Son nom figure sur le mémorial de la résistance creusoise à Guéret et sur celui de Janaillat.
Louis Rolland a reçu la mention « Mort pour la France », son nom est gravé sur le monument aux morts de Saint-Amand-Montrond.
Sources

SOURCES : Arch. Dep. Cher (registre matricule) — Mairie de Thauron — Témoignage Mme. Alice Giraud-Vacheron — René Castille Préparation et réalisation de la première libération de Guéret in La Creuse pendant la seconde guerre mondiale Ed. Le Puy Fraud 2012 — Marc Parrotin Le temps du Maquis, Histoire de la Résistance en Creuse Ed. Verso 1984 et Mémorial de la Résistance creusoise Ed.

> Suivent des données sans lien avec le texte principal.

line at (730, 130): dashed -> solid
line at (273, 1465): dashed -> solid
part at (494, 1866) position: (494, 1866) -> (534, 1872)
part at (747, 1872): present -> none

Verso 2000 . — [La Résistance dans le Cher] Édité par l’association des Amis du Musée de la Résistance et de la Déportation de Bourges et du Cher, MRN et CDDP du Cher, p.177. — Musée de la résistance nationale, fichiers de l’Association des familles de fusillés. — Notes Claude Pennetier . — Sites internet. — État civil et état civil en ligne cote FRAD018_3E5681, vue148.